Las dependencias de la finca formaban cuatro cuartos: el establo, la cochera, los baños y el cobertizo.

Ni foso ni empalizada rodeaban la propiedad ni señalaban el límite del señorío.

Al llegar cerca del cobertizo hallé cuatro o cinco perros ocupados en despedazar el cadáver de un viejo caballo. Uno de ellos levantó un momento su hocico teñido de sangre, miró y volvió a devorar. Junto a los perros había un muchacho de cara pálida, vestido a la manera cosaca. Amenazaba a los animales con un largo látigo.

—¿Está tu amo? —le pregunté.

—Llamad con las manos.

Bajé del coche y entré por la galería.

No tenía apariencia de lujo la casa de Chertapkanof. Las vigas de la armazón, ennegrecidas por el tiempo, habían cedido en más de un lugar; las chimeneas estaban en ruinas. Los pequeños cristales, de azulados reflejos, tenían cierto aspecto melancólico, y encajados en aquellos muros amarillentos, antiguos, daban la impresión de ojos, ojos turbios de viejas malvadas.

Llamé y nadie respondió.

Adentro hablaban, sin embargo.

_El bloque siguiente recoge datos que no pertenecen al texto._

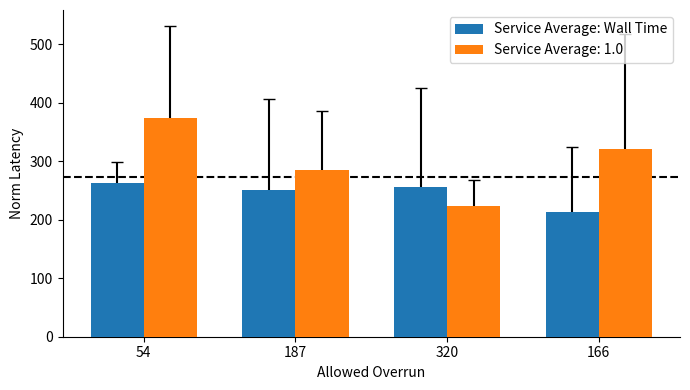

True or false: Service Average: 1.0 has a value of 438.4 at 187.

False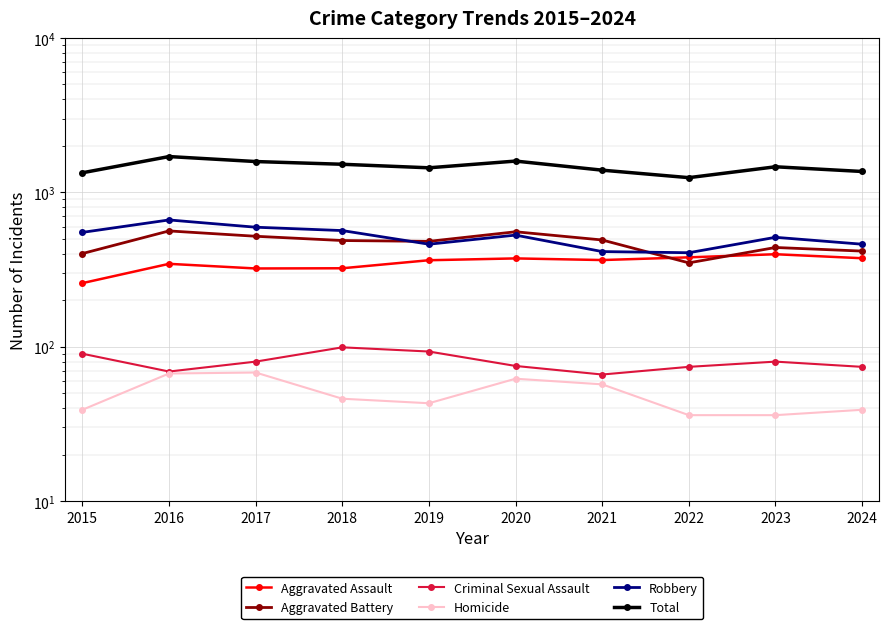

At 2015, list the series in order from largest to smallest.

Total, Robbery, Aggravated Battery, Aggravated Assault, Criminal Sexual Assault, Homicide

Y oí las siguientes palabras de una voz gritona: —A. B. C. D. Vamos, pues, imbécil.

Volví a llamar y la misma voz gritó: —Entrad, entrad.

Di con una antecámara oscura, inmediata a una pieza con la puerta abierta. Allí estaba Pantalei, abrigado con un batán que se abría sobre largos pantalones y sentado en una vieja silla. Con una mano cerraba el hocico a un perro de aguas y con la otra le acercaba a la nariz un pedazo de pan.

—¡Ah! —dijo con dignidad—, encantado de veros. Estoy dando una lección a Vinzov. ¡Tikone! Ven aquí, hay una visita.

—¡Voy! —respondió Tikone.

—¡Eh, María, dame el látigo!!

Y reanudó tranquilamente la lección de su perro.

Mientras tanto, yo examinaba la habitación. Una mala mesa de cuatro patas disparejas y seis sillas desfondadas componían todo el moblaje. Las paredes, blanqueadas de cal, tenían manchitas que representaban estrellas. Bajo un velo de polvo un antiguo espejo. Y telas de araña colgando del cielo raso resquebrajado.

—A. B. C. D. —pronunciaba lentamente Chertapkanof. Luego exclamó de repente, haciendo una contorsión—: ¡Bestia estúpida, come!

Modestamente, el pobre animal estaba sentado sobre sus patas traseras; manso y bueno, atendía cada movimiento de su amo y procuraba cumplir enseguida sus órdenes. Pantalei le ofrecía de comer, gritando: —¡Come, pues, animal!

Al ver que no se decidía a comer, le dio un puntapié. El perro se alejó sin quejarse, aunque debió de dolerle que le tratasen tan mal delante de una visita.

Se abrió la puerta contigua y entró Tredopuskin haciendo reverencias.

Me levanté y fui hacia él.

—Por favor, os lo ruego, no os levantéis.

Nos sentamos juntos, mientras Chertapkanof se iba a otra pieza.

—¿Hace tiempo que estáis en nuestra tierra de Canaán? —me preguntó Tredopuskin, después de toser discretamente, apoyando la punta de los dedos sobre su labio superior.